Galactica

Giraffe Stapler · Unread post by **Giraffe Stapler** » Thu Nov 17, 2022 6:50 am

Galactica is an interesting project.

The original promise of computing was to solve information overload in science.
But classical computers were specialized for retrieval and storage, not pattern recognition.
As a result, we've had an explosion of information but not of intelligence: the means to process it.
Researchers are buried under a mass of papers, increasingly unable to distinguish between the meaningful and the inconsequential.
Galactica aims to solve this problem.
Our first release is a powerful large language model (LLM) trained on over 48 million papers, textbooks, reference material, compounds, proteins and other sources of scientific knowledge.
You can use it to explore the literature, ask scientific questions, write scientific code, and much more.

It will even write a Wikipedia article for you. The results may not be exactly right, but at least the sentences make sense and there is internal consistency. Here is what it generated for Larry Sanger.
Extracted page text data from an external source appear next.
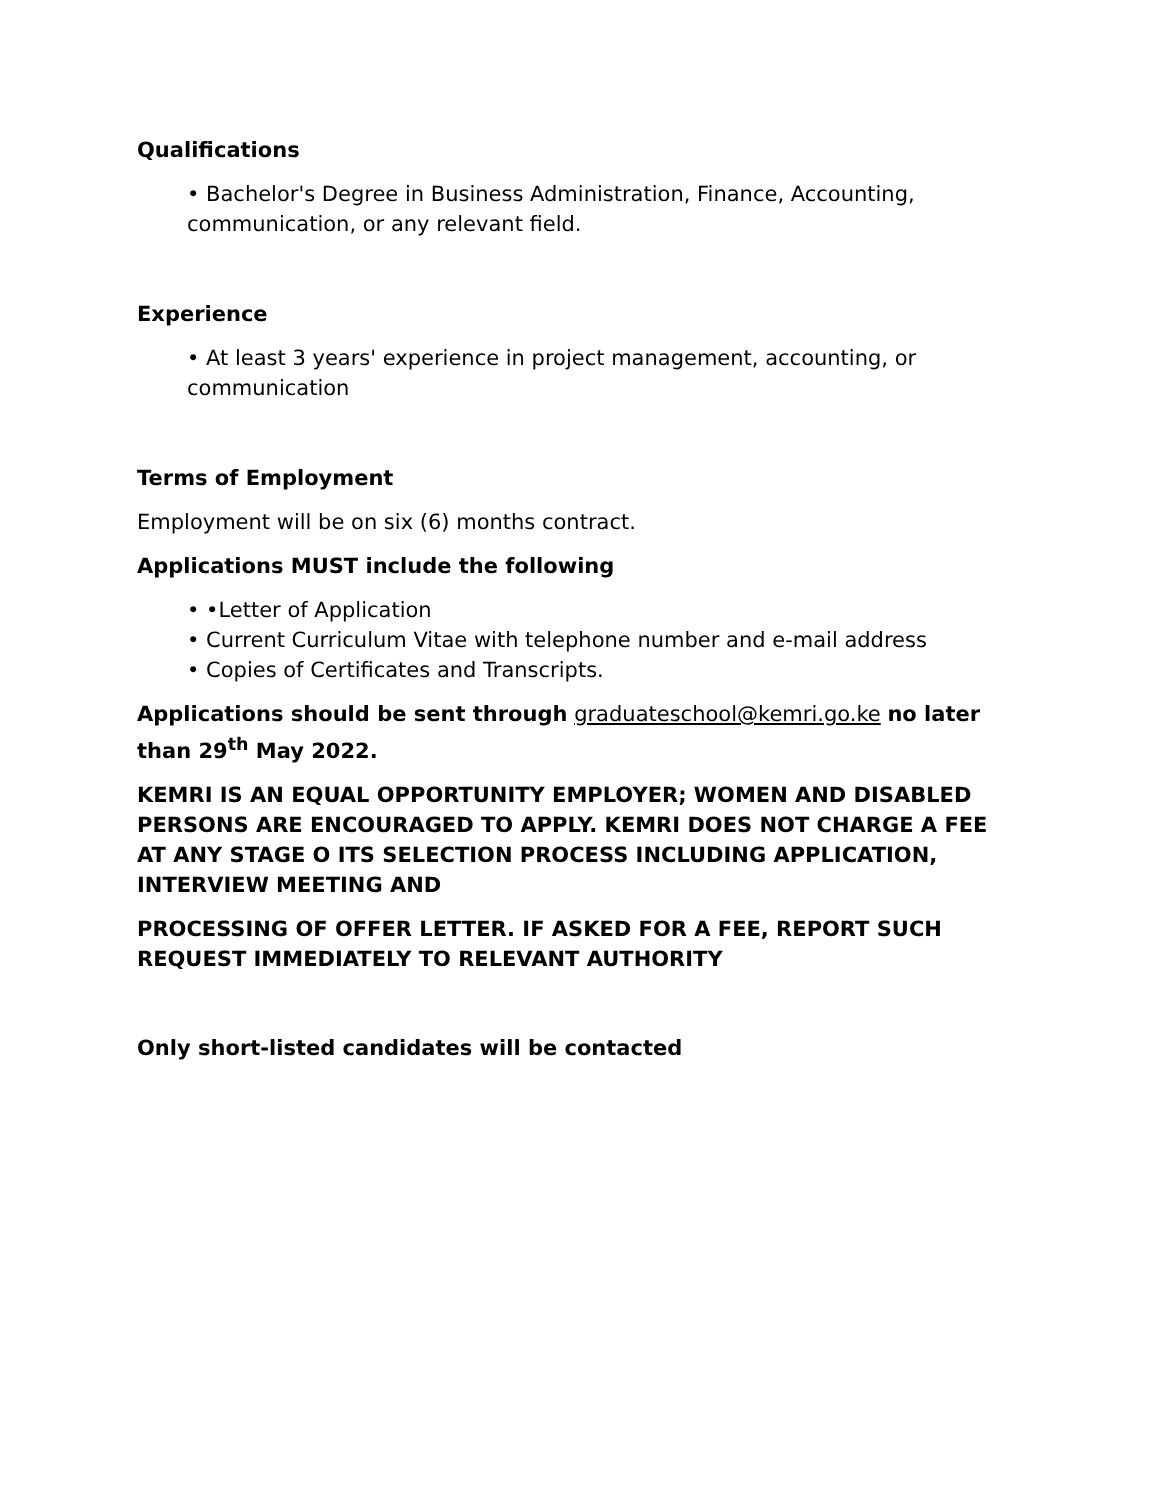Qualifications
• Bachelor's Degree in Business Administration, Finance, Accounting, communication, or any relevant field.
Experience
• At least 3 years' experience in project management, accounting, or communication
Terms of Employment
Employment will be on six (6) months contract.
Applications MUST include the following
• •Letter of Application
• Current Curriculum Vitae with telephone number and e-mail address
• Copies of Certificates and Transcripts.
Applications should be sent through graduateschool@kemri.go.ke no later than 29<sup>th</sup> May 2022.
KEMRI IS AN EQUAL OPPORTUNITY EMPLOYER; WOMEN AND DISABLED PERSONS ARE ENCOURAGED TO APPLY. KEMRI DOES NOT CHARGE A FEE AT ANY STAGE O ITS SELECTION PROCESS INCLUDING APPLICATION, INTERVIEW MEETING AND
PROCESSING OF OFFER LETTER. IF ASKED FOR A FEE, REPORT SUCH REQUEST IMMEDIATELY TO RELEVANT AUTHORITY
Only short-listed candidates will be contacted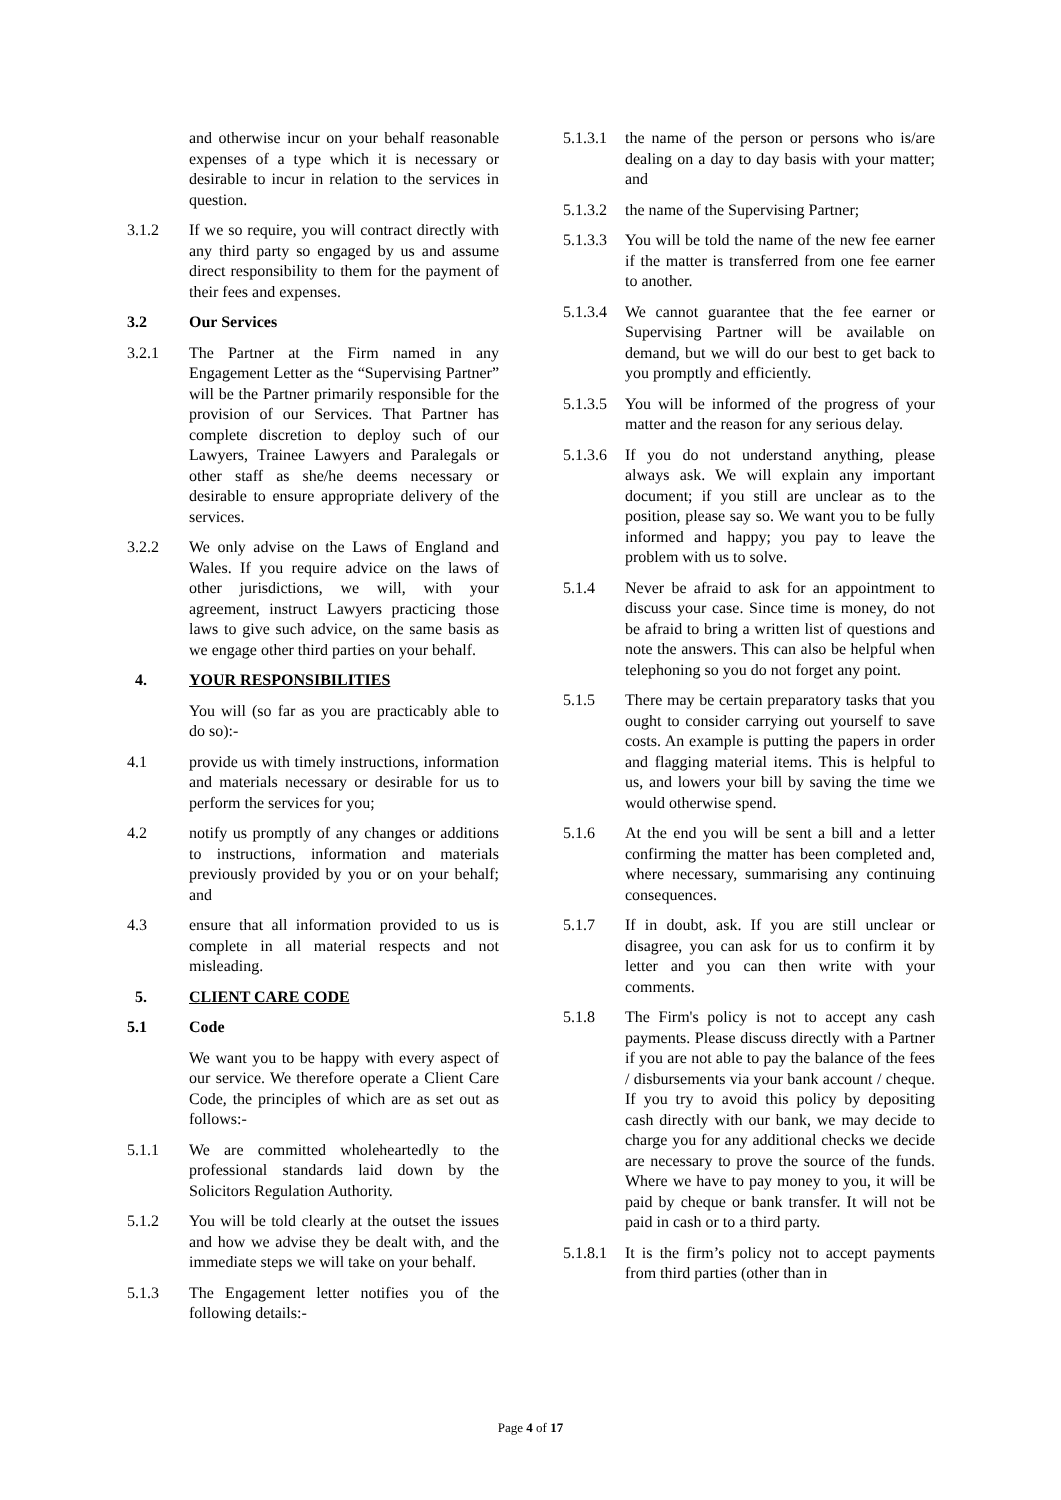and otherwise incur on your behalf reasonable expenses of a type which it is necessary or desirable to incur in relation to the services in question.
3.1.2 If we so require, you will contract directly with any third party so engaged by us and assume direct responsibility to them for the payment of their fees and expenses.
3.2 Our Services
3.2.1 The Partner at the Firm named in any Engagement Letter as the “Supervising Partner” will be the Partner primarily responsible for the provision of our Services. That Partner has complete discretion to deploy such of our Lawyers, Trainee Lawyers and Paralegals or other staff as she/he deems necessary or desirable to ensure appropriate delivery of the services.
3.2.2 We only advise on the Laws of England and Wales. If you require advice on the laws of other jurisdictions, we will, with your agreement, instruct Lawyers practicing those laws to give such advice, on the same basis as we engage other third parties on your behalf.
4. YOUR RESPONSIBILITIES
You will (so far as you are practicably able to do so):-
4.1 provide us with timely instructions, information and materials necessary or desirable for us to perform the services for you;
4.2 notify us promptly of any changes or additions to instructions, information and materials previously provided by you or on your behalf; and
4.3 ensure that all information provided to us is complete in all material respects and not misleading.
5. CLIENT CARE CODE
5.1 Code
We want you to be happy with every aspect of our service. We therefore operate a Client Care Code, the principles of which are as set out as follows:-
5.1.1 We are committed wholeheartedly to the professional standards laid down by the Solicitors Regulation Authority.
5.1.2 You will be told clearly at the outset the issues and how we advise they be dealt with, and the immediate steps we will take on your behalf.
5.1.3 The Engagement letter notifies you of the following details:-
5.1.3.1 the name of the person or persons who is/are dealing on a day to day basis with your matter; and
5.1.3.2 the name of the Supervising Partner;
5.1.3.3 You will be told the name of the new fee earner if the matter is transferred from one fee earner to another.
5.1.3.4 We cannot guarantee that the fee earner or Supervising Partner will be available on demand, but we will do our best to get back to you promptly and efficiently.
5.1.3.5 You will be informed of the progress of your matter and the reason for any serious delay.
5.1.3.6 If you do not understand anything, please always ask. We will explain any important document; if you still are unclear as to the position, please say so. We want you to be fully informed and happy; you pay to leave the problem with us to solve.
5.1.4 Never be afraid to ask for an appointment to discuss your case. Since time is money, do not be afraid to bring a written list of questions and note the answers. This can also be helpful when telephoning so you do not forget any point.
5.1.5 There may be certain preparatory tasks that you ought to consider carrying out yourself to save costs. An example is putting the papers in order and flagging material items. This is helpful to us, and lowers your bill by saving the time we would otherwise spend.
5.1.6 At the end you will be sent a bill and a letter confirming the matter has been completed and, where necessary, summarising any continuing consequences.
5.1.7 If in doubt, ask. If you are still unclear or disagree, you can ask for us to confirm it by letter and you can then write with your comments.
5.1.8 The Firm's policy is not to accept any cash payments. Please discuss directly with a Partner if you are not able to pay the balance of the fees / disbursements via your bank account / cheque. If you try to avoid this policy by depositing cash directly with our bank, we may decide to charge you for any additional checks we decide are necessary to prove the source of the funds. Where we have to pay money to you, it will be paid by cheque or bank transfer. It will not be paid in cash or to a third party.
5.1.8.1 It is the firm’s policy not to accept payments from third parties (other than in
Page 4 of 17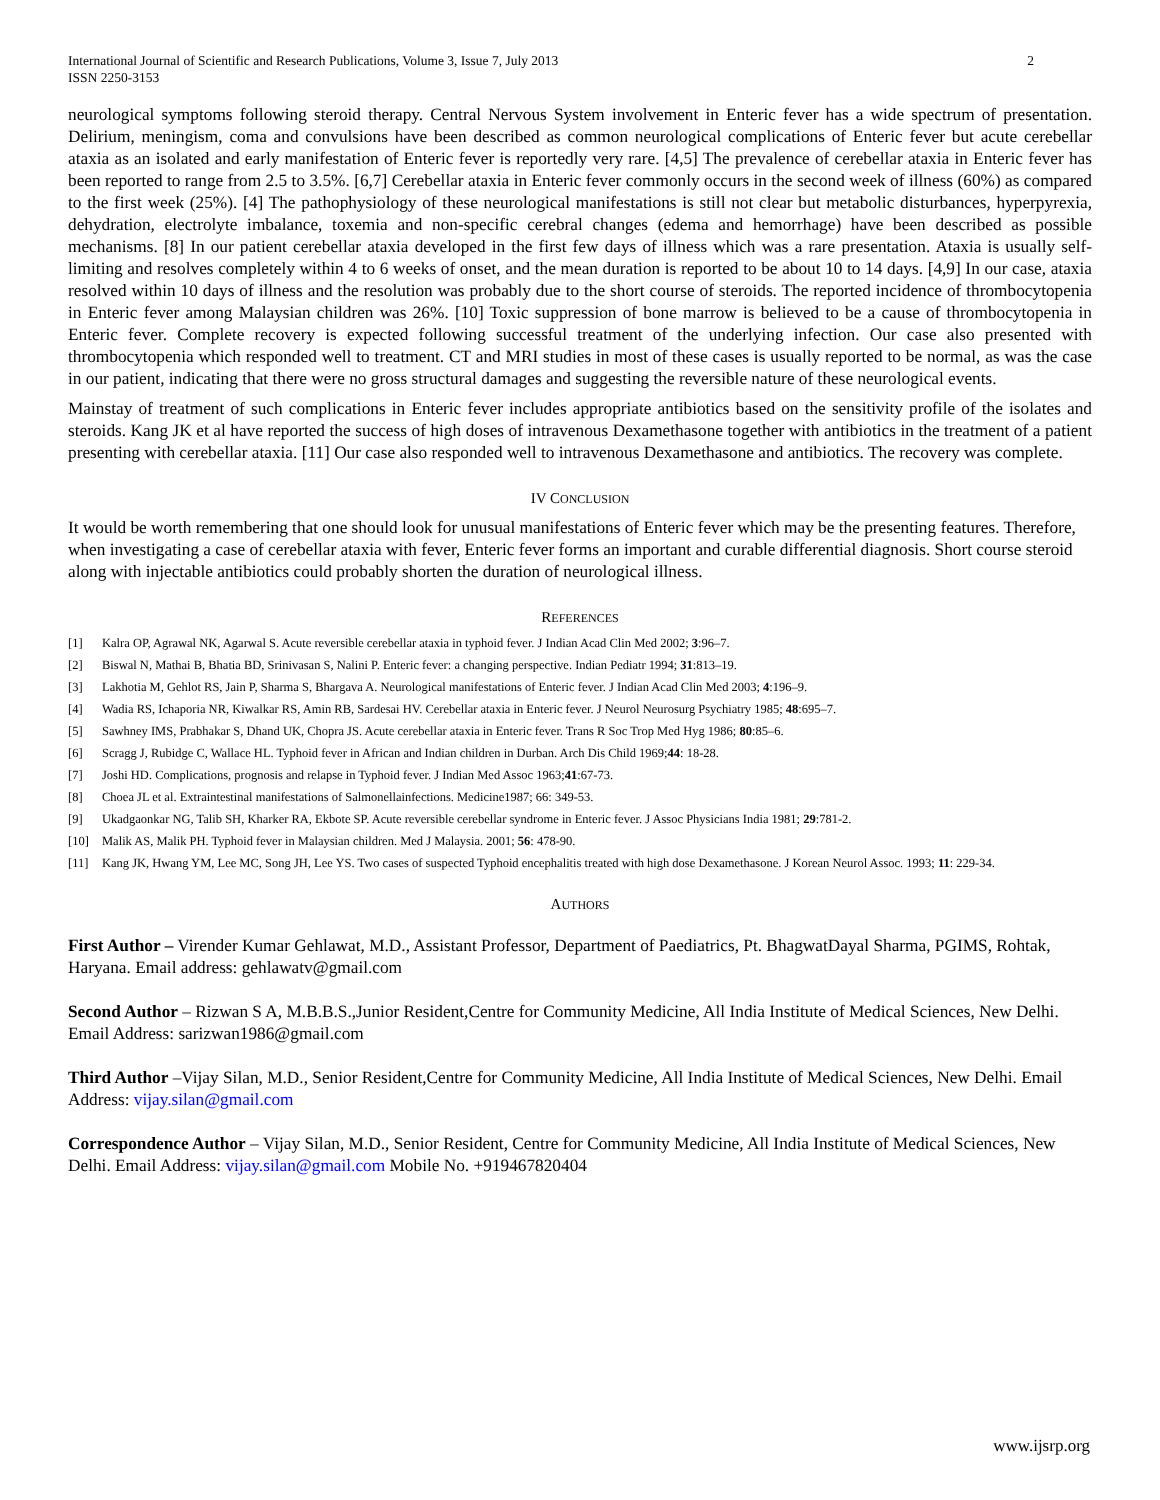International Journal of Scientific and Research Publications, Volume 3, Issue 7, July 2013
ISSN 2250-3153
2
neurological symptoms following steroid therapy. Central Nervous System involvement in Enteric fever has a wide spectrum of presentation. Delirium, meningism, coma and convulsions have been described as common neurological complications of Enteric fever but acute cerebellar ataxia as an isolated and early manifestation of Enteric fever is reportedly very rare. [4,5] The prevalence of cerebellar ataxia in Enteric fever has been reported to range from 2.5 to 3.5%. [6,7] Cerebellar ataxia in Enteric fever commonly occurs in the second week of illness (60%) as compared to the first week (25%). [4] The pathophysiology of these neurological manifestations is still not clear but metabolic disturbances, hyperpyrexia, dehydration, electrolyte imbalance, toxemia and non-specific cerebral changes (edema and hemorrhage) have been described as possible mechanisms. [8] In our patient cerebellar ataxia developed in the first few days of illness which was a rare presentation. Ataxia is usually self-limiting and resolves completely within 4 to 6 weeks of onset, and the mean duration is reported to be about 10 to 14 days. [4,9] In our case, ataxia resolved within 10 days of illness and the resolution was probably due to the short course of steroids. The reported incidence of thrombocytopenia in Enteric fever among Malaysian children was 26%. [10] Toxic suppression of bone marrow is believed to be a cause of thrombocytopenia in Enteric fever. Complete recovery is expected following successful treatment of the underlying infection. Our case also presented with thrombocytopenia which responded well to treatment. CT and MRI studies in most of these cases is usually reported to be normal, as was the case in our patient, indicating that there were no gross structural damages and suggesting the reversible nature of these neurological events.
Mainstay of treatment of such complications in Enteric fever includes appropriate antibiotics based on the sensitivity profile of the isolates and steroids. Kang JK et al have reported the success of high doses of intravenous Dexamethasone together with antibiotics in the treatment of a patient presenting with cerebellar ataxia. [11] Our case also responded well to intravenous Dexamethasone and antibiotics. The recovery was complete.
IV CONCLUSION
It would be worth remembering that one should look for unusual manifestations of Enteric fever which may be the presenting features. Therefore, when investigating a case of cerebellar ataxia with fever, Enteric fever forms an important and curable differential diagnosis. Short course steroid along with injectable antibiotics could probably shorten the duration of neurological illness.
REFERENCES
[1] Kalra OP, Agrawal NK, Agarwal S. Acute reversible cerebellar ataxia in typhoid fever. J Indian Acad Clin Med 2002; 3:96–7.
[2] Biswal N, Mathai B, Bhatia BD, Srinivasan S, Nalini P. Enteric fever: a changing perspective. Indian Pediatr 1994; 31:813–19.
[3] Lakhotia M, Gehlot RS, Jain P, Sharma S, Bhargava A. Neurological manifestations of Enteric fever. J Indian Acad Clin Med 2003; 4:196–9.
[4] Wadia RS, Ichaporia NR, Kiwalkar RS, Amin RB, Sardesai HV. Cerebellar ataxia in Enteric fever. J Neurol Neurosurg Psychiatry 1985; 48:695–7.
[5] Sawhney IMS, Prabhakar S, Dhand UK, Chopra JS. Acute cerebellar ataxia in Enteric fever. Trans R Soc Trop Med Hyg 1986; 80:85–6.
[6] Scragg J, Rubidge C, Wallace HL. Typhoid fever in African and Indian children in Durban. Arch Dis Child 1969;44: 18-28.
[7] Joshi HD. Complications, prognosis and relapse in Typhoid fever. J Indian Med Assoc 1963;41:67-73.
[8] Choea JL et al. Extraintestinal manifestations of Salmonellainfections. Medicine1987; 66: 349-53.
[9] Ukadgaonkar NG, Talib SH, Kharker RA, Ekbote SP. Acute reversible cerebellar syndrome in Enteric fever. J Assoc Physicians India 1981; 29:781-2.
[10] Malik AS, Malik PH. Typhoid fever in Malaysian children. Med J Malaysia. 2001; 56: 478-90.
[11] Kang JK, Hwang YM, Lee MC, Song JH, Lee YS. Two cases of suspected Typhoid encephalitis treated with high dose Dexamethasone. J Korean Neurol Assoc. 1993; 11: 229-34.
AUTHORS
First Author – Virender Kumar Gehlawat, M.D., Assistant Professor, Department of Paediatrics, Pt. BhagwatDayal Sharma, PGIMS, Rohtak, Haryana. Email address: gehlawatv@gmail.com
Second Author – Rizwan S A, M.B.B.S.,Junior Resident,Centre for Community Medicine, All India Institute of Medical Sciences, New Delhi. Email Address: sarizwan1986@gmail.com
Third Author –Vijay Silan, M.D., Senior Resident,Centre for Community Medicine, All India Institute of Medical Sciences, New Delhi. Email Address: vijay.silan@gmail.com
Correspondence Author – Vijay Silan, M.D., Senior Resident, Centre for Community Medicine, All India Institute of Medical Sciences, New Delhi. Email Address: vijay.silan@gmail.com Mobile No. +919467820404
www.ijsrp.org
I enjoyed playing around with it, but it probably wasn't ready for beta testing quite yet...

The Blue Newt · Unread post by **The Blue Newt** » Thu Nov 17, 2022 7:25 am

Drmies is a village in the municipality of Bosilegrad, Serbia. According to the 2002 census, the town has a population of 184 people.

This thing has potential.

Unread post by **Zoloft** » Thu Nov 17, 2022 11:19 am

I present our secret history as hallucinated by Galactica.

The Blue Newt · Unread post by **The Blue Newt** » Thu Nov 17, 2022 3:49 pm

Zoloft wrote: ↑
Thu Nov 17, 2022 11:19 am
I present our secret history as hallucinated by Galactica.

Do you have a copy? It appears that the experiment is over, and our secret is now blank.

Giraffe Stapler · Unread post by **Giraffe Stapler** » Thu Nov 17, 2022 5:01 pm

The Blue Newt wrote: ↑
Thu Nov 17, 2022 3:49 pm

Zoloft wrote: ↑
Thu Nov 17, 2022 11:19 am
I present our secret history as hallucinated by Galactica.
Do you have a copy? It appears that the experiment is over, and our secret is now blank.

It looks like Meta has disabled their Galactica demo. That could be for many reasons. It got hyped in bunch of places that just regurgitated the press release without looking at how terrible the results were. On Twitter, some people, like the director of the Max Planck institute For Intelligent Systems, called it "dangerous".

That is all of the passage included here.